• [Texto de leitura]:
────────────────────
Até o visual, que elogiei acima, tem um ponto fraco: os ataques especiais que causam dano a todos os inimigos na tela consistem na aplicação de um mero filtro amarelado. É um efeito visual estranhamente inferior ao capricho empregado no restante da arte, desperdiçando a chance de elaborar animações únicas para o elenco que evocassem os especiais de clássicos dos arcades, daqueles que até paravam o tempo para enfatizar a força devastadora da técnica.
Junte sua equipe de heróis animais
Kemono Heroes anda na corda bamba ao entregar uma campanha que é tão divertida quanto curta. É a experiência de ação arcade em sua simplicidade imediata, feita para juntar o pessoal e sair detonando criaturas do folclore japonês em belo visual pixelado. A quantidade de conteúdo oferecido, porém, é mais apropriada para experiências retrô e pode ser insatisfatória para quem espera uma versatilidade moderna que aprofunde as coisas.
────────────────────
• [Tarefa proposta]:
Reproduza integralmente o texto sobre Kemono Heroes, sem alterar nenhuma palavra. O material abaixo não tem relação com o texto sobre Kemono Heroes.
────────────────────
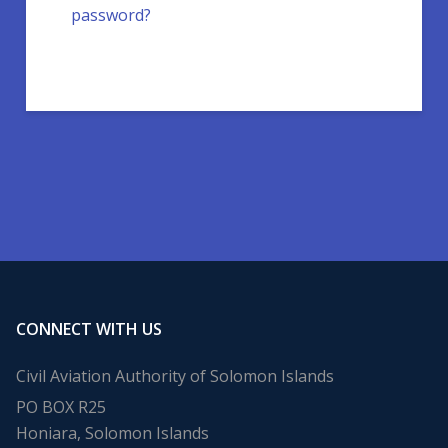
password?
CONNECT WITH US
Civil Aviation Authority of Solomon Islands
PO BOX R25
Honiara, Solomon Islands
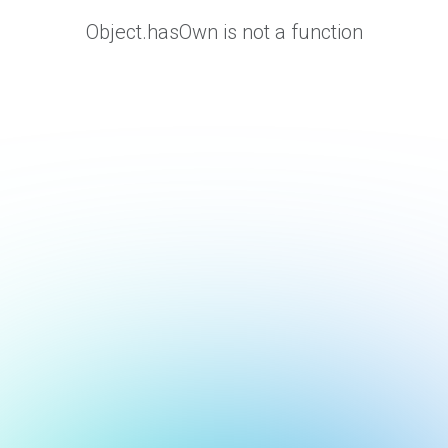
Object.hasOwn is not a function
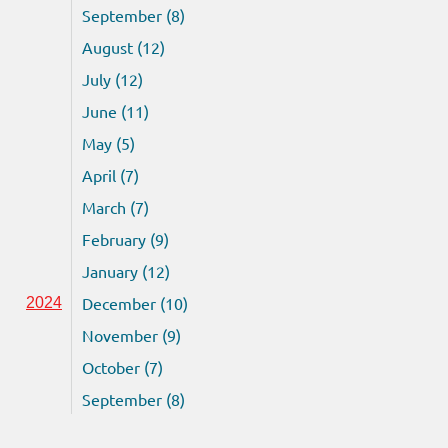
September (8)
August (12)
July (12)
June (11)
May (5)
April (7)
March (7)
February (9)
January (12)
December (10)
2024
November (9)
October (7)
September (8)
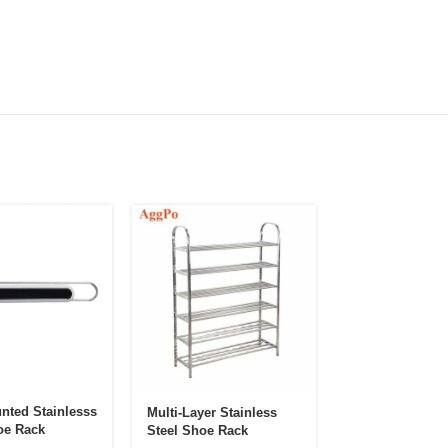
nted Stainlesss
Multi-Layer Stainless
Double-Frame D
oe Rack
Steel Shoe Rack
Proof Foldable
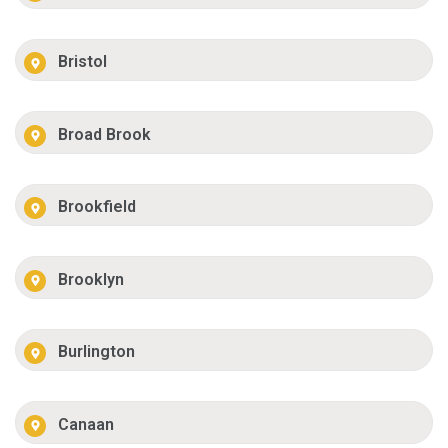
Bristol
Broad Brook
Brookfield
Brooklyn
Burlington
Canaan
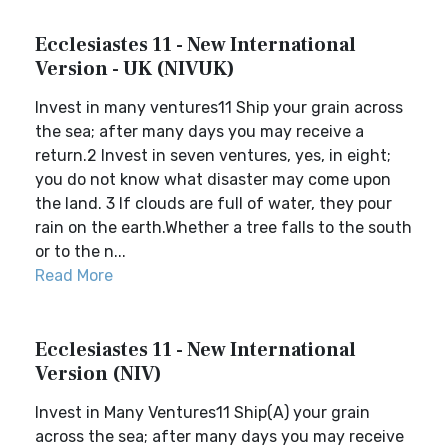
Ecclesiastes 11 - New International
Version - UK (NIVUK)
Invest in many ventures11 Ship your grain across
the sea; after many days you may receive a
return.2 Invest in seven ventures, yes, in eight;
you do not know what disaster may come upon
the land. 3 If clouds are full of water, they pour
rain on the earth.Whether a tree falls to the south
or to the n...
Read More
Ecclesiastes 11 - New International
Version (NIV)
Invest in Many Ventures11 Ship(A) your grain
across the sea; after many days you may receive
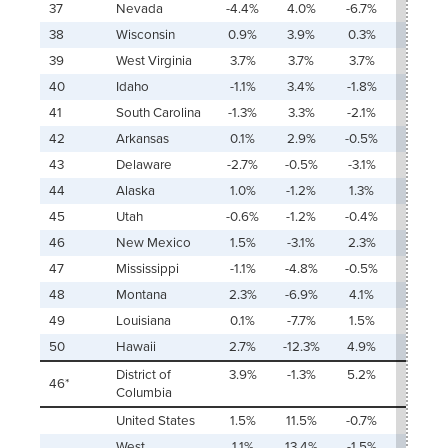
37
Nevada
-4.4%
4.0%
-6.7%
Ŧ
38
Wisconsin
0.9%
3.9%
0.3%
70.5
39
West Virginia
3.7%
3.7%
3.7%
15.3%
40
Idaho
-1.1%
3.4%
-1.8%
Ŧ
41
South Carolina
-1.3%
3.3%
-2.1%
Ŧ
42
Arkansas
0.1%
2.9%
-0.5%
534.7
43
Delaware
-2.7%
-0.5%
-3.1%
2.8%
44
Alaska
1.0%
-1.2%
1.3%
¥
45
Utah
-0.6%
-1.2%
-0.4%
32.8
46
New Mexico
1.5%
-3.1%
2.3%
¥
47
Mississippi
-1.1%
-4.8%
-0.5%
62.4
48
Montana
2.3%
-6.9%
4.1%
¥
49
Louisiana
0.1%
-7.7%
1.5%
¥
50
Hawaii
2.7%
-12.3%
4.9%
¥
District of
3.9%
-1.3%
5.2%
¥
46*
Columbia
United States
1.5%
11.5%
-0.7%
140.9
West
1.1%
13.4%
-1.5%
215.5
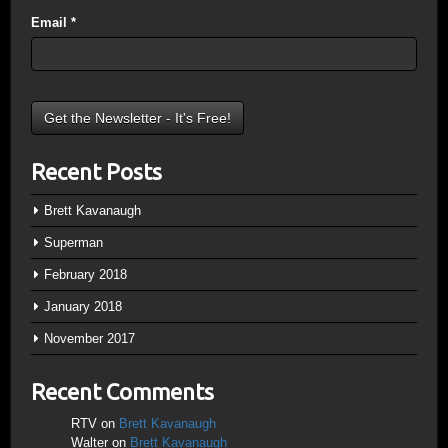
Email
*
Recent Posts
Brett Kavanaugh
Superman
February 2018
January 2018
November 2017
Recent Comments
RTV
on
Brett Kavanaugh
Walter
on
Brett Kavanaugh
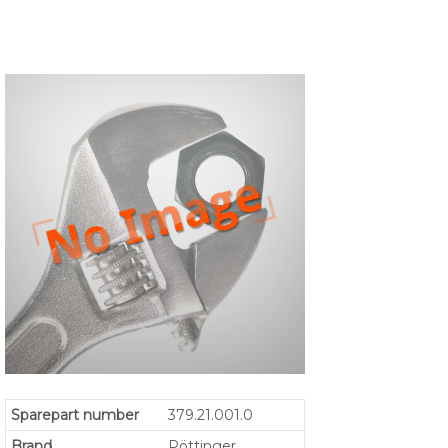
Sparepart number
379.21.001.0
Brand
Pöttinger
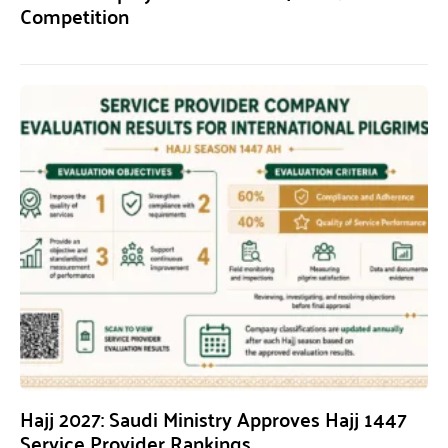
Competition
Hajj 2027: Saudi Ministry Approves Hajj 1447
Service Provider Rankings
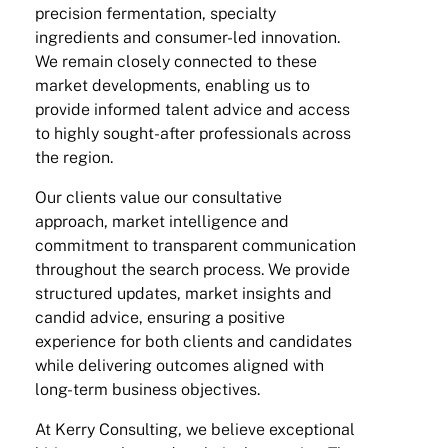
precision fermentation, specialty
ingredients and consumer-led innovation.
We remain closely connected to these
market developments, enabling us to
provide informed talent advice and access
to highly sought-after professionals across
the region.
Our clients value our consultative
approach, market intelligence and
commitment to transparent communication
throughout the search process. We provide
structured updates, market insights and
candid advice, ensuring a positive
experience for both clients and candidates
while delivering outcomes aligned with
long-term business objectives.
At Kerry Consulting, we believe exceptional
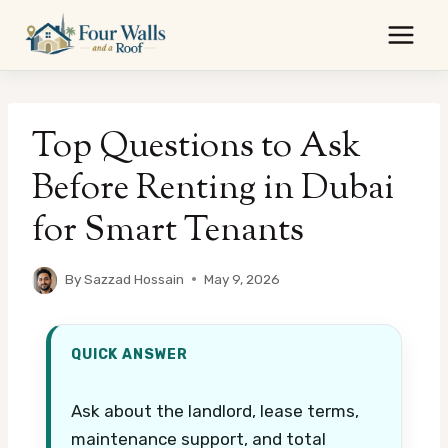
Skip
to
content
Top Questions to Ask
Before Renting in Dubai
for Smart Tenants
By
Sazzad Hossain
May 9, 2026
QUICK ANSWER
Ask about the landlord, lease terms,
maintenance support, and total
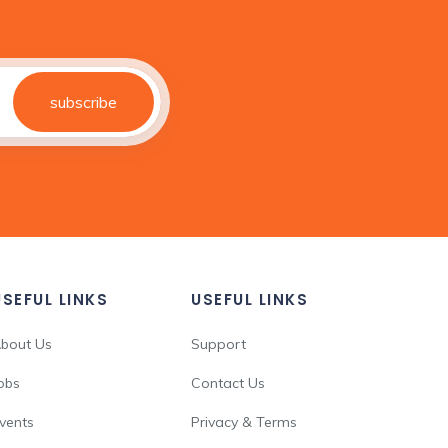
subscribe
USEFUL LINKS
USEFUL LINKS
bout Us
Support
obs
Contact Us
vents
Privacy & Terms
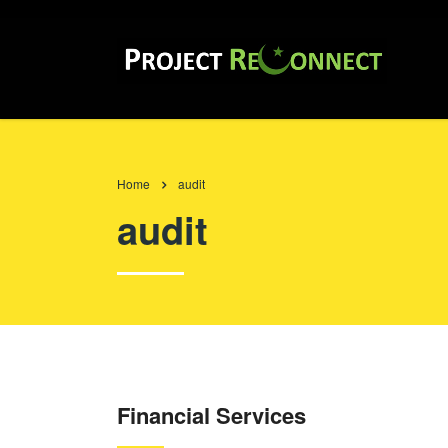
Home
audit
audit
Financial Services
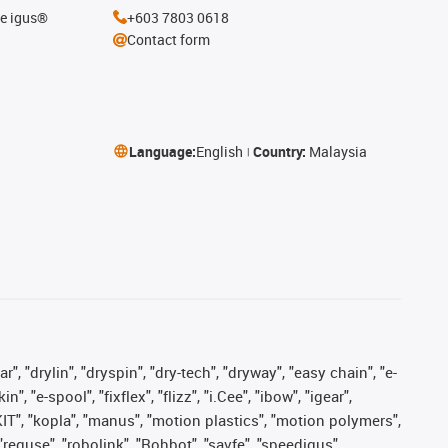
he igus®
+603 7803 0618
Contact form
Language:
English
Country:
Malaysia
, "drylin", "dryspin", "dry-tech", "dryway", "easy chain", "e-
"e-spool", "fixflex", "flizz", "i.Cee", "ibow", "igear",
eKIT", "kopla", "manus", "motion plastics", "motion polymers",
"reguse", "robolink", "Rohbot", "savfe", "speedigus",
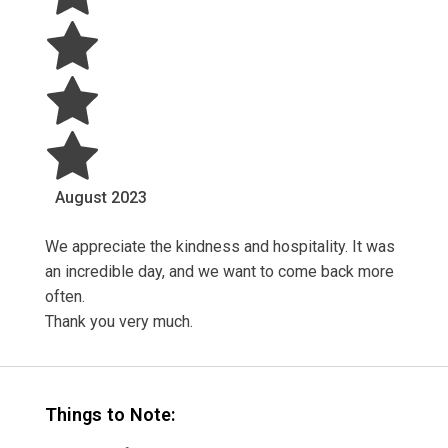
August
2023
We appreciate the kindness and hospitality. It was
an incredible day, and we want to come back more
often.
Thank you very much.
Things to Note:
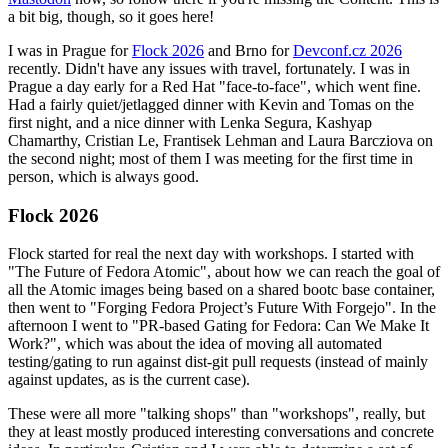
a bit big, though, so it goes here!
I was in Prague for
Flock 2026
and Brno for
Devconf.cz 2026
recently. Didn't have any issues with travel, fortunately. I was in
Prague a day early for a Red Hat "face-to-face", which went fine.
Had a fairly quiet/jetlagged dinner with Kevin and Tomas on the
first night, and a nice dinner with Lenka Segura, Kashyap
Chamarthy, Cristian Le, Frantisek Lehman and Laura Barcziova on
the second night; most of them I was meeting for the first time in
person, which is always good.
Flock 2026
Flock started for real the next day with workshops. I started with
"The Future of Fedora Atomic", about how we can reach the goal of
all the Atomic images being based on a shared bootc base container,
then went to "Forging Fedora Project’s Future With Forgejo". In the
afternoon I went to "PR-based Gating for Fedora: Can We Make It
Work?", which was about the idea of moving all automated
testing/gating to run against dist-git pull requests (instead of mainly
against updates, as is the current case).
These were all more "talking shops" than "workshops", really, but
they at least mostly produced interesting conversations and concrete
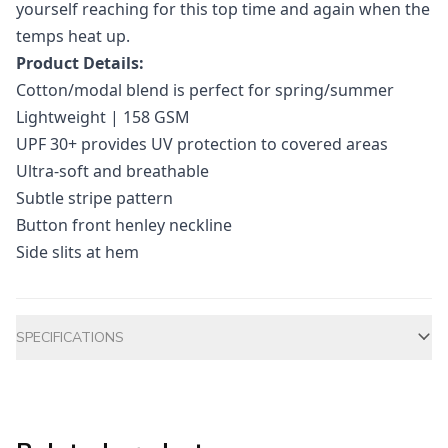
yourself reaching for this top time and again when the
temps heat up.
Product Details:
Cotton/modal blend is perfect for spring/summer
Lightweight | 158 GSM
UPF 30+ provides UV protection to covered areas
Ultra-soft and breathable
Subtle stripe pattern
Button front henley neckline
Side slits at hem
Additional information
SPECIFICATIONS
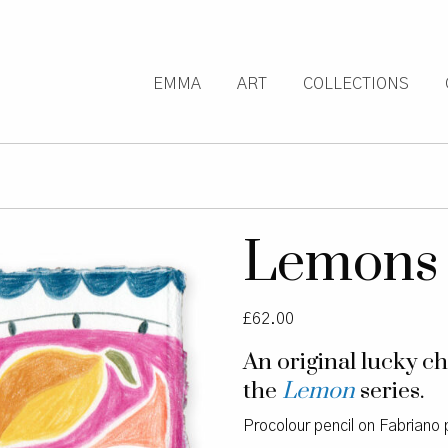
EMMA
ART
COLLECTIONS
Lemons
£
62.00
An original lucky 
the
Lemon
series.
Procolour pencil on Fabriano 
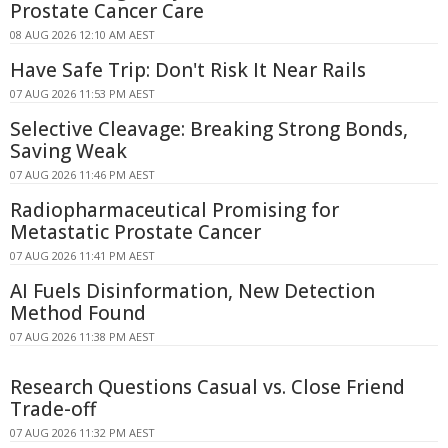
Prostate Cancer Care
08 AUG 2026 12:10 AM AEST
Have Safe Trip: Don't Risk It Near Rails
07 AUG 2026 11:53 PM AEST
Selective Cleavage: Breaking Strong Bonds,
Saving Weak
07 AUG 2026 11:46 PM AEST
Radiopharmaceutical Promising for
Metastatic Prostate Cancer
07 AUG 2026 11:41 PM AEST
AI Fuels Disinformation, New Detection
Method Found
07 AUG 2026 11:38 PM AEST
Research Questions Casual vs. Close Friend
Trade-off
07 AUG 2026 11:32 PM AEST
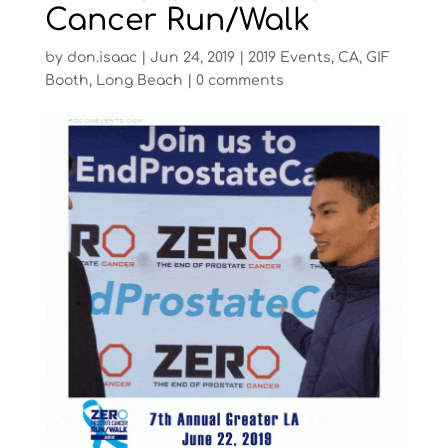
Cancer Run/Walk
by
don.isaac
|
Jun 24, 2019
|
2019 Events
,
CA
,
GIF
Booth
,
Long Beach
|
0 comments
────────────────────
• [Resposta à tarefa]:
Até o visual, que elogiei acima, tem um ponto fraco: os ataques especiais que causam dano a todos os inimigos na tela consistem na aplicação de um mero filtro amarelado. É um efeito visual estranhamente inferior ao capricho empregado no restante da arte, desperdiçando a chance de elaborar animações únicas para o elenco que evocassem os especiais de clássicos dos arcades, daqueles que até paravam o tempo para enfatizar a força devastadora da técnica.
Junte sua equipe de heróis animais
Kemono Heroes anda na corda bamba ao entregar uma campanha que é tão divertida quanto curta. É a experiência de ação arcade em sua simplicidade imediata, feita para juntar o pessoal e sair detonando criaturas do folclore japonês em belo visual pixelado. A quantidade de conteúdo oferecido, porém, é mais apropriada para experiências retrô e pode ser insatisfatória para quem espera uma versatilidade moderna que aprofunde as coisas.